Text read from the pages
--- START ---

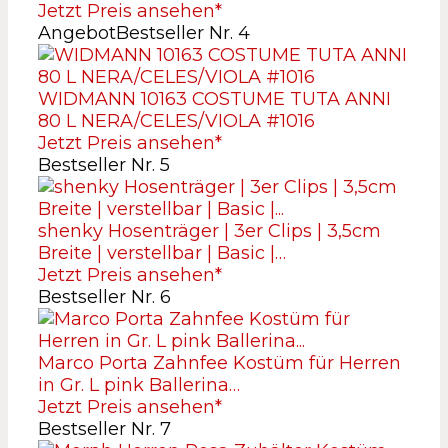
Jetzt Preis ansehen*
Angebot
Bestseller Nr. 4
WIDMANN 10163 COSTUME TUTA ANNI
80 L NERA/CELES/VIOLA #1016
Jetzt Preis ansehen*
Bestseller Nr. 5
shenky Hosenträger | 3er Clips | 3,5cm
Breite | verstellbar | Basic |…
Jetzt Preis ansehen*
Bestseller Nr. 6
Marco Porta Zahnfee Kostüm für Herren
in Gr. L pink Ballerina…
Jetzt Preis ansehen*
Bestseller Nr. 7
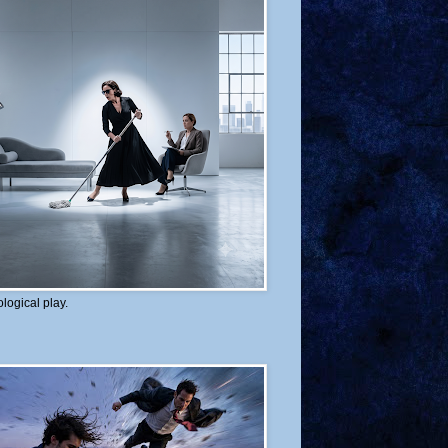
logical play.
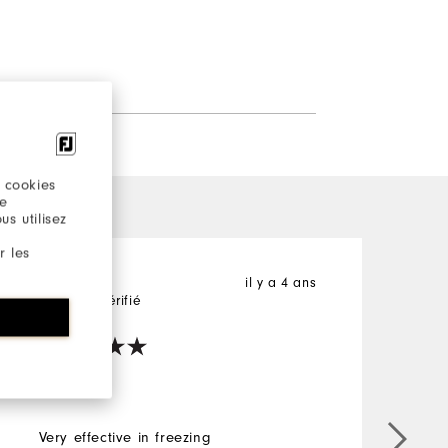
 cookies
re
s utilisez
r les
il y a 4 ans
GSL
T
Acheteur Vérifié
A
Snug!
Very effective in freezing
G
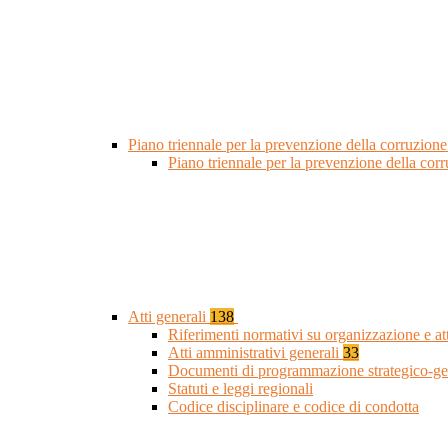
Piano triennale per la prevenzione della corruzione
Piano triennale per la prevenzione della cor
Atti generali
138
Riferimenti normativi su organizzazione e at
Atti amministrativi generali
33
Documenti di programmazione strategico-ge
Statuti e leggi regionali
Codice disciplinare e codice di condotta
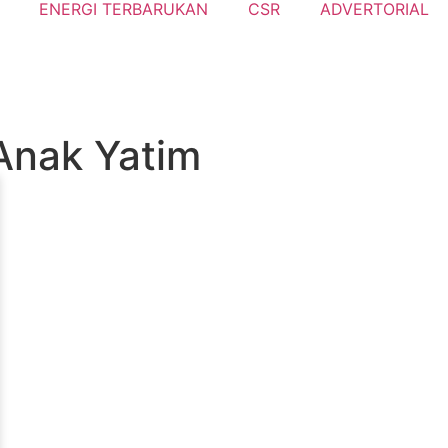
ENERGI TERBARUKAN
CSR
ADVERTORIAL
Anak Yatim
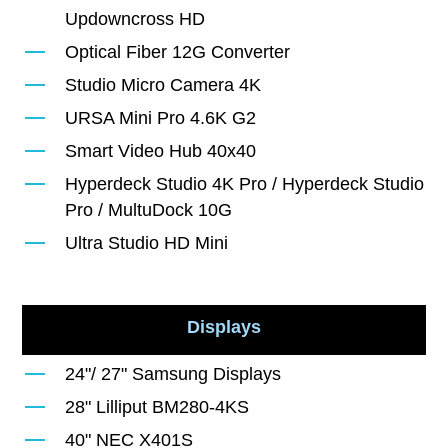
Updowncross HD
Optical Fiber 12G Converter
Studio Micro Camera 4K
URSA Mini Pro 4.6K G2
Smart Video Hub 40x40
Hyperdeck Studio 4K Pro / Hyperdeck Studio
Pro / MultuDock 10G
Ultra Studio HD Mini
Displays
24"/ 27" Samsung Displays
28" Lilliput BM280-4KS
40" NEC X401S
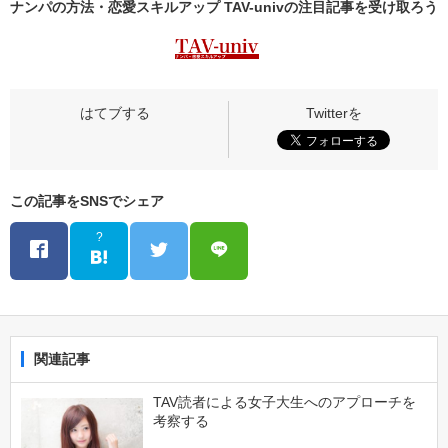
ナンパの方法・恋愛スキルアップ TAV-univの
注目記事
を受け取ろう
この記事をSNSでシェア
?
関連記事
TAV読者による女子大生へのアプローチを
考察する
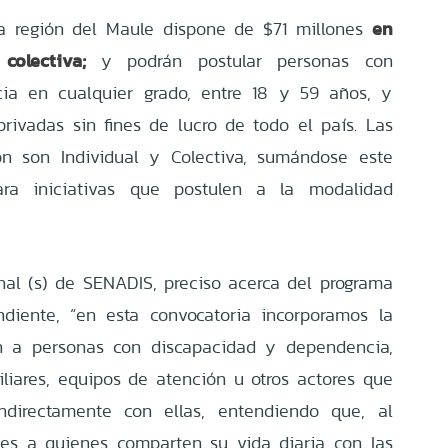
en
a región del Maule dispone de $71 millones
 colectiva;
y podrán postular personas con
ia en cualquier grado, entre 18 y 59 años, y
privadas sin fines de lucro de todo el país. Las
ón son Individual y Colectiva, sumándose este
ara iniciativas que postulen a la modalidad
nal (s) de SENADIS, preciso acerca del programa
ndiente, “en esta convocatoria incorporamos la
n a personas con discapacidad y dependencia,
iliares, equipos de atención u otros actores que
indirectamente con ellas, entendiendo que, al
nes a quienes comparten su vida diaria con las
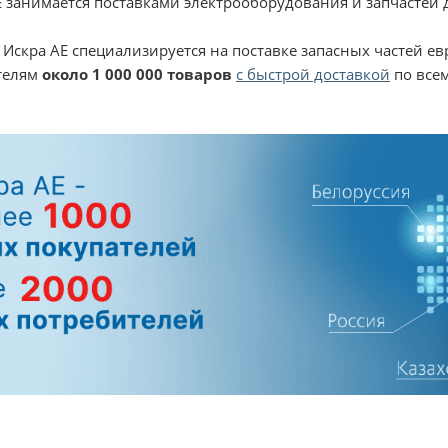
 занимается поставками электрооборудования и запчастей д
 Искра АЕ специализируется на поставке запасных частей е
ателям
около 1 000 000 товаров
с быстрой доставкой
по все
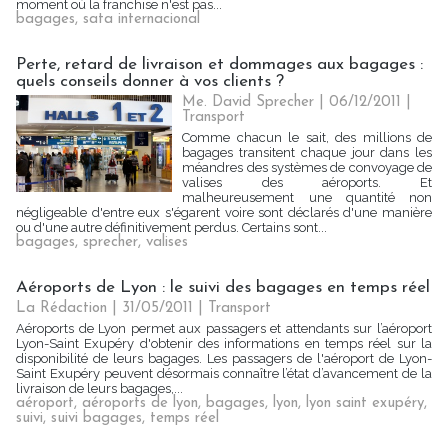
moment où la franchise n'est pas...
bagages
,
sata internacional
Perte, retard de livraison et dommages aux bagages :
quels conseils donner à vos clients ?
Me. David Sprecher | 06/12/2011
|
Transport
Comme chacun le sait, des millions de
bagages transitent chaque jour dans les
méandres des systèmes de convoyage de
valises des aéroports. Et
malheureusement une quantité non
négligeable d'entre eux s'égarent voire sont déclarés d'une manière
ou d'une autre définitivement perdus. Certains sont...
bagages
,
sprecher
,
valises
Aéroports de Lyon : le suivi des bagages en temps réel
La Rédaction
| 31/05/2011
|
Transport
Aéroports de Lyon permet aux passagers et attendants sur l’aéroport
Lyon-Saint Exupéry d'obtenir des informations en temps réel sur la
disponibilité de leurs bagages. Les passagers de l'aéroport de Lyon-
Saint Exupéry peuvent désormais connaître l’état d’avancement de la
livraison de leurs bagages,...
aéroport
,
aéroports de lyon
,
bagages
,
lyon
,
lyon saint exupéry
,
suivi
,
suivi bagages
,
temps réel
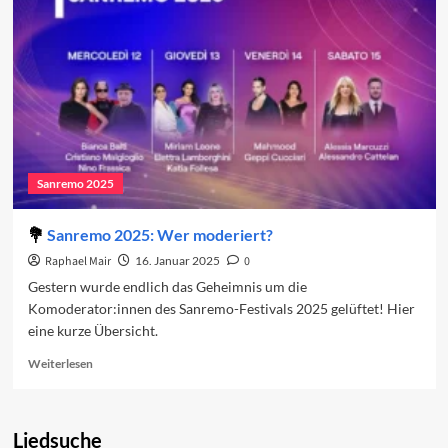
dritten
Abend
2025
Sanremo 2025
Sanremo 2025: Wer moderiert?
Raphael Mair
16. Januar 2025
0
Gestern wurde endlich das Geheimnis um die
Komoderator:innen des Sanremo-Festivals 2025 gelüftet! Hier
eine kurze Übersicht.
Read
Weiterlesen
more
about
Sanremo
Liedsuche
2025:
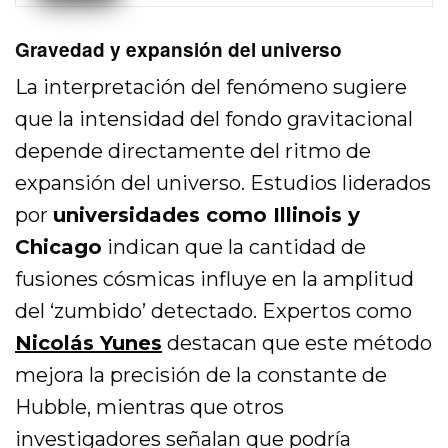
Gravedad y expansión del universo
La interpretación del fenómeno sugiere
que la intensidad del fondo gravitacional
depende directamente del ritmo de
expansión del universo. Estudios liderados
por
universidades como Illinois y
Chicago
indican que la cantidad de
fusiones cósmicas influye en la amplitud
del ‘zumbido’ detectado. Expertos como
Nicolás Yunes
destacan que este método
mejora la precisión de la constante de
Hubble, mientras que otros
investigadores señalan que podría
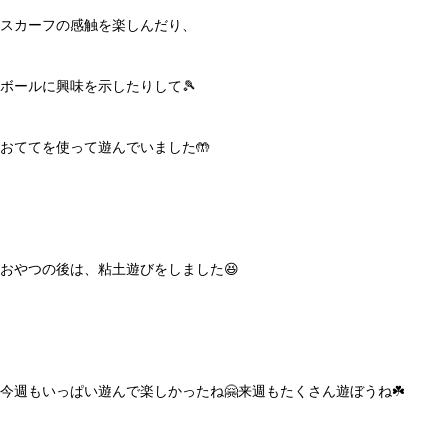
スカーフの感触を楽しんだり、
ボールに興味を示したりして🎾
おててを使って遊んでいました🤲
おやつの後は、粘土遊びをしました😆
今週もいっぱい遊んで楽しかったね🤗来週もたくさん遊ぼうね☘️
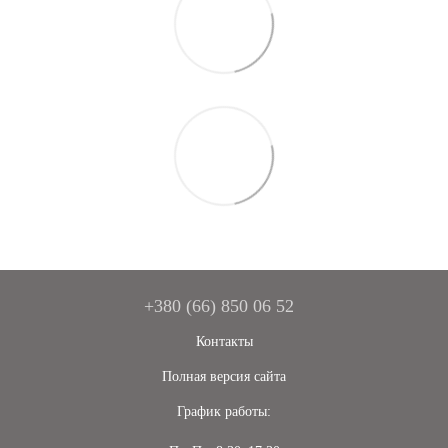
+380 (66) 850 06 52
Контакты
Полная версия сайта
График работы:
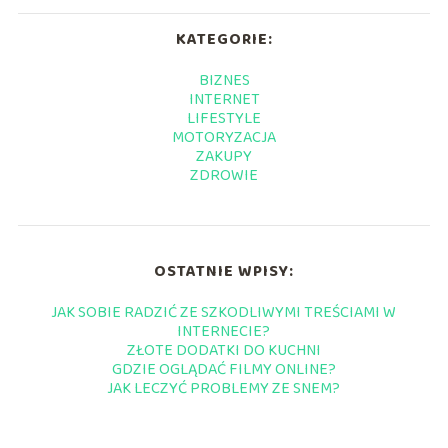
KATEGORIE:
BIZNES
INTERNET
LIFESTYLE
MOTORYZACJA
ZAKUPY
ZDROWIE
OSTATNIE WPISY:
JAK SOBIE RADZIĆ ZE SZKODLIWYMI TREŚCIAMI W
INTERNECIE?
ZŁOTE DODATKI DO KUCHNI
GDZIE OGLĄDAĆ FILMY ONLINE?
JAK LECZYĆ PROBLEMY ZE SNEM?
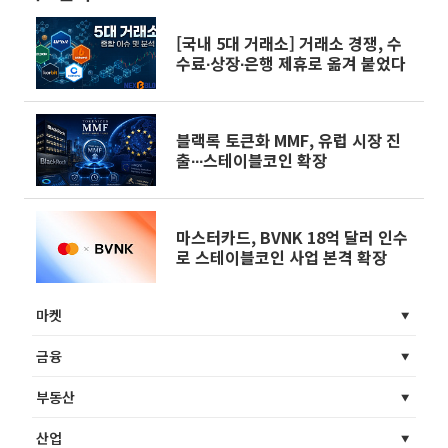
[국내 5대 거래소] 거래소 경쟁, 수
수료∙상장∙은행 제휴로 옮겨 붙었다
블랙록 토큰화 MMF, 유럽 시장 진
출∙∙∙스테이블코인 확장
마스터카드, BVNK 18억 달러 인수
로 스테이블코인 사업 본격 확장
마켓
금융
부동산
산업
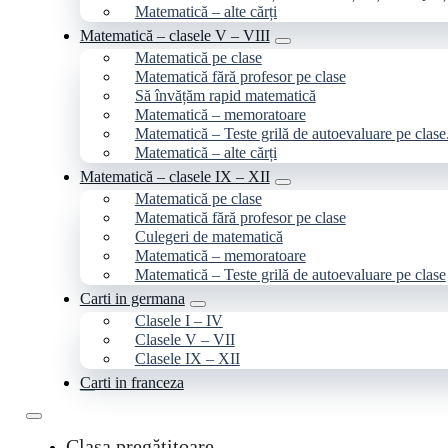
Matematică – alte cărți
Matematică – clasele V – VIII
Matematică pe clase
Matematică fără profesor pe clase
Să învățăm rapid matematică
Matematică – memoratoare
Matematică – Teste grilă de autoevaluare pe clase
Matematică – alte cărți
Matematică – clasele IX – XII
Matematică pe clase
Matematică fără profesor pe clase
Culegeri de matematică
Matematică – memoratoare
Matematică – Teste grilă de autoevaluare pe clase
Carti in germana
Clasele I – IV
Clasele V – VII
Clasele IX – XII
Carti in franceza
Clasa pregătitoare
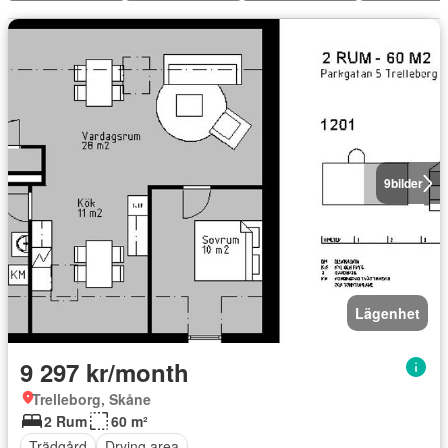
9
bilder
Lägenhet
9 297 kr/month
Trelleborg, Skåne
2 Rum
60 m²
Trädgård
Drying area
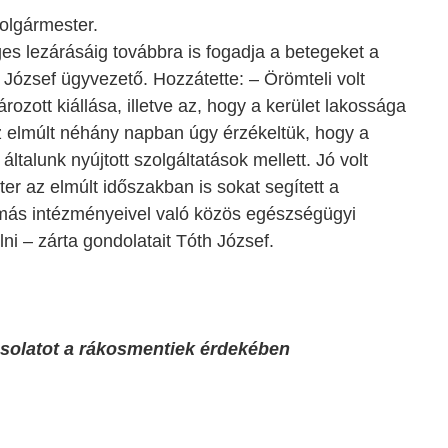
olgármester.
es lezárásáig továbbra is fogadja a betegeket a
József ügyvezető. Hozzátette: – Örömteli volt
zott kiállása, illetve az, hogy a kerület lakossága
z elmúlt néhány napban úgy érzékeltük, hogy a
általunk nyújtott szolgáltatások mellett. Jó volt
er az elmúlt időszakban is sokat segített a
 más intézményeivel való közös egészségügyi
elni – zárta gondolatait Tóth József.
pcsolatot a rákosmentiek érdekében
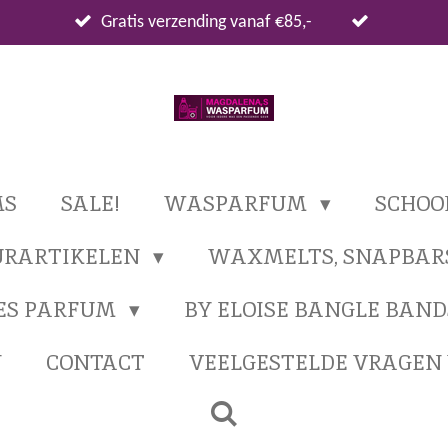
Gratis verzending vanaf €85,-
MS
SALE!
WASPARFUM
SCHO
URARTIKELEN
WAXMELTS, SNAPBAR
ES PARFUM
BY ELOISE BANGLE BAND
N
CONTACT
VEELGESTELDE VRAGE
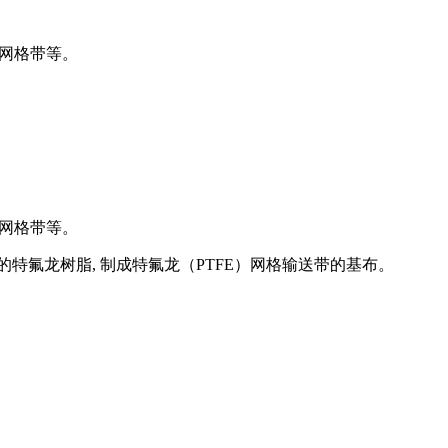
龙网格带等。
网格带等。
氟龙树脂, 制成特氟龙（PTFE）网格输送带的基布。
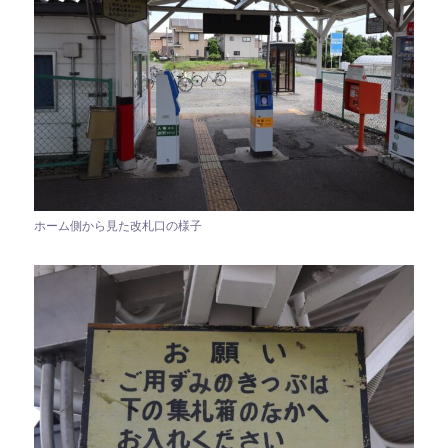
ホーム側から見た改札口の様子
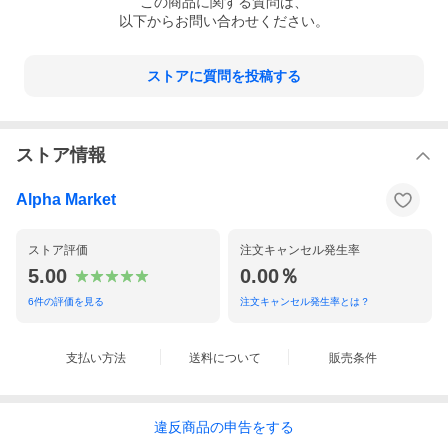
この
商品
に関する質問は、
以下からお問い合わせください。
ストアに質問を投稿する
ストア情報
Alpha Market
ストア評価
注文キャンセル発生率
5.00
0.00％
6
件の評価を見る
注文キャンセル発生率とは？
支払い方法
送料について
販売条件
違反
商品の
申告をする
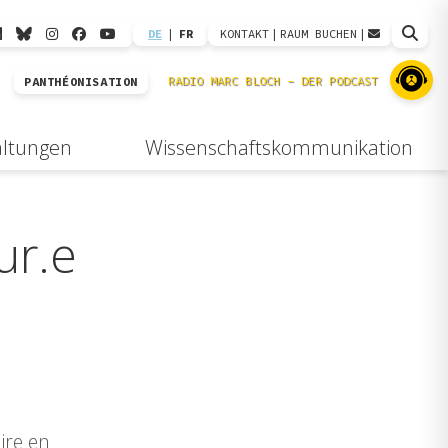
DE
|
FR
KONTAKT
|
RAUM BUCHEN
|
PANTHÉONISATION
altungen
Wissenschaftskommunikation
ur.e
ire en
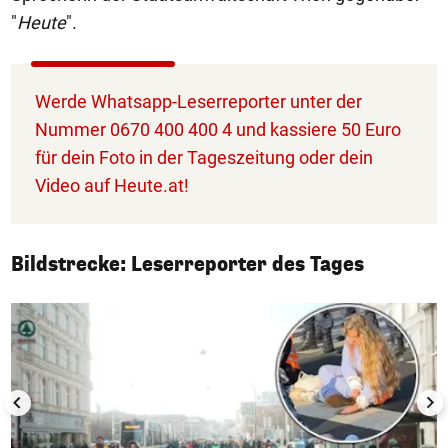
"
Heute
".
Werde Whatsapp-Leserreporter unter der
Nummer 0670 400 400 4 und kassiere 50 Euro
für dein Foto in der Tageszeitung oder dein
Video auf Heute.at!
Bildstrecke: Leserreporter des Tages
1/50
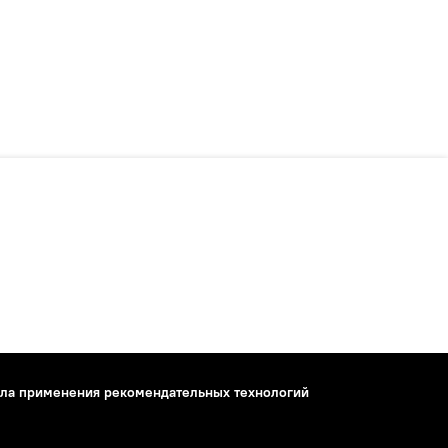
ла применения рекомендательных технологий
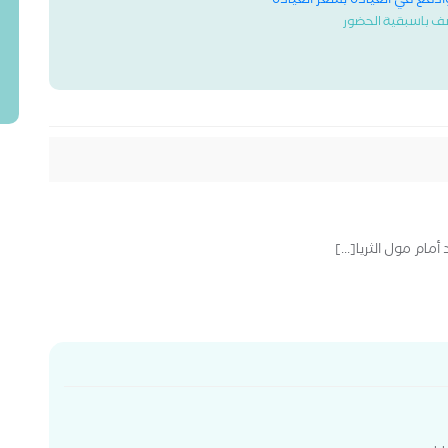
وادفع في العيادة بسعر العيادة
ف باسبقية الحضور
ام مول الثريا[...]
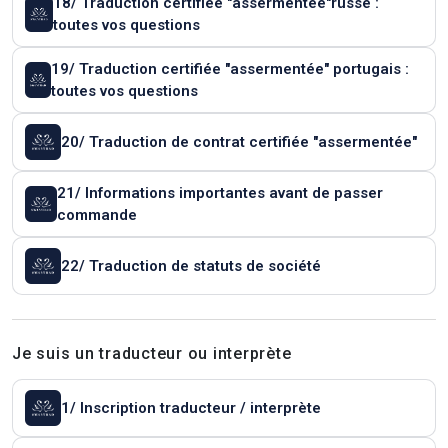
18/ Traduction certifiée "assermentée"russe :
toutes vos questions
19/ Traduction certifiée "assermentée" portugais :
toutes vos questions
20/ Traduction de contrat certifiée "assermentée"
21/ Informations importantes avant de passer
commande
22/ Traduction de statuts de société
Je suis un traducteur ou interprète
1/ Inscription traducteur / interprète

--- END ---

▶ [DIRECTIVE] Copy out the lines from the one containing "スカーフの感触を楽しんだり、" through the one containing "Drying area", keeping both of those lines. Leave out the picture markers.

▶ [ANSWER TO THE PROBLEM]
スカーフの感触を楽しんだり、
ボールに興味を示したりして🎾
おててを使って遊んでいました🤲
おやつの後は、粘土遊びをしました😆
今週もいっぱい遊んで楽しかったね🤗来週もたくさん遊ぼうね☘️
+380 (66) 850 06 52
Контакты
Полная версия сайта
График работы:
KATEGORIE:
BIZNES
INTERNET
LIFESTYLE
MOTORYZACJA
ZAKUPY
ZDROWIE
OSTATNIE WPISY:
JAK SOBIE RADZIĆ ZE SZKODLIWYMI TREŚCIAMI W
INTERNECIE?
ZŁOTE DODATKI DO KUCHNI
GDZIE OGLĄDAĆ FILMY ONLINE?
JAK LECZYĆ PROBLEMY ZE SNEM?
[국내 5대 거래소] 거래소 경쟁, 수
수료∙상장∙은행 제휴로 옮겨 붙었다
블랙록 토큰화 MMF, 유럽 시장 진
출∙∙∙스테이블코인 확장
마스터카드, BVNK 18억 달러 인수
로 스테이블코인 사업 본격 확장
마켓
금융
부동산
산업
Matematică – alte cărți
Matematică – clasele V – VIII
Matematică pe clase
Matematică fără profesor pe clase
Să învățăm rapid matematică
Matematică – memoratoare
Matematică – Teste grilă de autoevaluare pe clase
Matematică – alte cărți
Matematică – clasele IX – XII
Matematică pe clase
Matematică fără profesor pe clase
Culegeri de matematică
Matematică – memoratoare
Matematică – Teste grilă de autoevaluare pe clase
Carti in germana
Clasele I – IV
Clasele V – VII
Clasele IX – XII
Carti in franceza
Clasa pregătitoare
9
bilder
Lägenhet
9 297 kr/month
Trelleborg, Skåne
2 Rum
60 m²
Trädgård
Drying area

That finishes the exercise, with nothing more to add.